Required actions:
A: Reproduce verbatim the part of the post about worrying that opens with the words containing "I worry about" and closes with "can’t help it.".
B: Answer these questions about the post about worrying:
(i) On what date was the post written?
(ii) What does the writer not want to do at the boyfriend's house before catching a bus to work?
(iii) What starts in September?
---- Text under study
Why do I have to worry so much?
Asked by
imgr8 (
434)
August 23rd, 2012
I am always over thinking and worrying about everything. If my boyfriend talks a little differently or doesn’t answer my texts, I think that he is mad and wants to break up with me. He constantly tells me how much I mean to him and that he doesn’t know what he would do without me, yet I’m always worried that he’s lying or has an ulterior motive. I keep starting fights when he’s not doing anything wrong and he’s always telling me I need to stop worrying so much but I can’t, its driving us apart.
I worry about really dumb things, for example; next week I am working across town all day so theoretically I could go to his house after and sleep over, but then I would have to catch a bus to work from his house early and I don’t want to shower there. If I don’t see him I will miss him terribly… Now I can recognize how dumb it is to worry about something so small, but I can’t help it.
Or in September when school starts, we can’t have sleepovers on school nights… What if I work on the weekend?
--------
---- Dataset extract
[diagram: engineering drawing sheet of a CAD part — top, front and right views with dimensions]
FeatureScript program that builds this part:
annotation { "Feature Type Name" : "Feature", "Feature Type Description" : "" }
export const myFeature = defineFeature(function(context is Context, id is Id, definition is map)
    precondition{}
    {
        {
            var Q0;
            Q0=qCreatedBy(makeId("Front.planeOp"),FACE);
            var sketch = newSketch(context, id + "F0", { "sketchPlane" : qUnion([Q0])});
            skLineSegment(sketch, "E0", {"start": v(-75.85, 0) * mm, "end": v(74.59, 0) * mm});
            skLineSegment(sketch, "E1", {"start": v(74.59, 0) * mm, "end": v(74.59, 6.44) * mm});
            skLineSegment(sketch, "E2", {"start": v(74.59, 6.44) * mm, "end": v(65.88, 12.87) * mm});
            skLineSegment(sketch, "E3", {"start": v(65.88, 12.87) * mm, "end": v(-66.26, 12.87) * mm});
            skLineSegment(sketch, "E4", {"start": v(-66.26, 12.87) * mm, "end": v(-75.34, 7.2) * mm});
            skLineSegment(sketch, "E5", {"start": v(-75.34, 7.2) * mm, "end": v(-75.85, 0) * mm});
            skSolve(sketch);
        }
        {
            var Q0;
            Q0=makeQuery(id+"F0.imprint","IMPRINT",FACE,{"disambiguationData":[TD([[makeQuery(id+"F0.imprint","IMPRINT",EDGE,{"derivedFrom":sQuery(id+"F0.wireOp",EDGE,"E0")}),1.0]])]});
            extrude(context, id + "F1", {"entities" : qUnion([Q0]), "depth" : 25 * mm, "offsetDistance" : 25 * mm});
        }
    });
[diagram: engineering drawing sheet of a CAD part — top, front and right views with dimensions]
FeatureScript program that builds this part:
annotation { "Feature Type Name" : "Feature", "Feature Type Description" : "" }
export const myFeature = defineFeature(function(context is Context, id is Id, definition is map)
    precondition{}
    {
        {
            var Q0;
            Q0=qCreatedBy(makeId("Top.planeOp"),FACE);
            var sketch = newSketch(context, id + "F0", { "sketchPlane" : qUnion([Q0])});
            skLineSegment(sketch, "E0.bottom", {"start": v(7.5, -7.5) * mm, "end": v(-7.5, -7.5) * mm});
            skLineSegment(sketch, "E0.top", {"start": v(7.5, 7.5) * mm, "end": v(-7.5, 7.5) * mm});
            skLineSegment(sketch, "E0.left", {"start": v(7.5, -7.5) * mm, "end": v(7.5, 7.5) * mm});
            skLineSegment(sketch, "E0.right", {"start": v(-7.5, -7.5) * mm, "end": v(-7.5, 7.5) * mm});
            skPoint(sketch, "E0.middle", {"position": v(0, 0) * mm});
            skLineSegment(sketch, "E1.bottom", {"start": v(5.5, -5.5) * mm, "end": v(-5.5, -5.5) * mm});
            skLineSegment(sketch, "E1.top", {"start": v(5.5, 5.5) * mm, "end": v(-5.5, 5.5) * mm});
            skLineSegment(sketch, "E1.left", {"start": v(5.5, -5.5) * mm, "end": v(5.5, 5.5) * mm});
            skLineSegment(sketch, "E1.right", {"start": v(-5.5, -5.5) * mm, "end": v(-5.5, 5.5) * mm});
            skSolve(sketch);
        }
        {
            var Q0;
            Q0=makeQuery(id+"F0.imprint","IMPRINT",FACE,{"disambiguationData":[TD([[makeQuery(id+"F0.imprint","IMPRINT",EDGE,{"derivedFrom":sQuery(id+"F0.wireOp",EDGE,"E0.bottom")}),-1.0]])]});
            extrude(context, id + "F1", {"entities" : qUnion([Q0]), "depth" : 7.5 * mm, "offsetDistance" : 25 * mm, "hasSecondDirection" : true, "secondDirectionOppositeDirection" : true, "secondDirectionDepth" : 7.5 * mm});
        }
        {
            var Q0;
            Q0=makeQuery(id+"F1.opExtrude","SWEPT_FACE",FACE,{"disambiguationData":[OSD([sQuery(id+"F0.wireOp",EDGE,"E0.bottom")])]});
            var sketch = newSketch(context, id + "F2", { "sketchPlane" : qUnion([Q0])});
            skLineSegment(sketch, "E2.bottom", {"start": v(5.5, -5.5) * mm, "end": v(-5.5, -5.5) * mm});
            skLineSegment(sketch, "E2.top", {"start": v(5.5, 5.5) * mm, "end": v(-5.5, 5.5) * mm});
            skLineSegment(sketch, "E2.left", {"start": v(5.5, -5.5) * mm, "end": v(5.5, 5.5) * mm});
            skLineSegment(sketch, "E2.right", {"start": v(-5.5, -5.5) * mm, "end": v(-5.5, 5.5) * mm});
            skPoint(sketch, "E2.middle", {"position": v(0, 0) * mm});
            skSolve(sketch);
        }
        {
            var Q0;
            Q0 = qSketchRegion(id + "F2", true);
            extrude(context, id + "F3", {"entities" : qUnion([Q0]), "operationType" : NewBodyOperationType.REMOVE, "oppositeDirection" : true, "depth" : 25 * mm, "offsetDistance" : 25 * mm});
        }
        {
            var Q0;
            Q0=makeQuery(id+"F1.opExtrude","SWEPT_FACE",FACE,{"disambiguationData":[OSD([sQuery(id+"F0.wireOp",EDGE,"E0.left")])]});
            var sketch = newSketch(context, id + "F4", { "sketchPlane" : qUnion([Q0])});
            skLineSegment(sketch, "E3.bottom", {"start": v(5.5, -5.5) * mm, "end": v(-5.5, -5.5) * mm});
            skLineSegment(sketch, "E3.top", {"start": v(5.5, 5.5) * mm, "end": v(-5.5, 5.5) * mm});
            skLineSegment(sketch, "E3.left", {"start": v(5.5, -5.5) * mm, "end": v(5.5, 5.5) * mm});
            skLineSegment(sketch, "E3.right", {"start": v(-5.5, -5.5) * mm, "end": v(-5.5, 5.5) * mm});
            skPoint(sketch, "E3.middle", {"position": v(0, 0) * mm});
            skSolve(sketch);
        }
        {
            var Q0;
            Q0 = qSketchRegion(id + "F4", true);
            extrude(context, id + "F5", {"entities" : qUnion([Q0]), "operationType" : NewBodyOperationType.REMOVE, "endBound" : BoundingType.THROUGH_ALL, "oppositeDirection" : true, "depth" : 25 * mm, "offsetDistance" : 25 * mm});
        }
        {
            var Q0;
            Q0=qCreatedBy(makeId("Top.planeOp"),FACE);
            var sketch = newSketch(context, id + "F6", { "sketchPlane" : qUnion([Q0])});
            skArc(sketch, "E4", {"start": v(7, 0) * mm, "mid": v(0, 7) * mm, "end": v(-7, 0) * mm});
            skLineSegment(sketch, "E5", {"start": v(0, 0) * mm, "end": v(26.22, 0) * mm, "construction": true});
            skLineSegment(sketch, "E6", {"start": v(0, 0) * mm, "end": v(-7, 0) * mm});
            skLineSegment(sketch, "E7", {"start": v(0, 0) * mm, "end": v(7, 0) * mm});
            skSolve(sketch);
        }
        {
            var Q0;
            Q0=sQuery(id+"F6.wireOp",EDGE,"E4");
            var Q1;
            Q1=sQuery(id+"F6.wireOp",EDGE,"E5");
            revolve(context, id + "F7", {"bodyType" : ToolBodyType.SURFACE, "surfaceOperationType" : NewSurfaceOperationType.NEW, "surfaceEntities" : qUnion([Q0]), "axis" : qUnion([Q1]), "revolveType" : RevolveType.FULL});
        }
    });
--------
Responses by item number:
A:
I worry about really dumb things, for example; next week I am working across town all day so theoretically I could go to his house after and sleep over, but then I would have to catch a bus to work from his house early and I don’t want to shower there. If I don’t see him I will miss him terribly… Now I can recognize how dumb it is to worry about something so small, but I can’t help it.

B:
(i) August 23rd, 2012
(ii) Shower there
(iii) School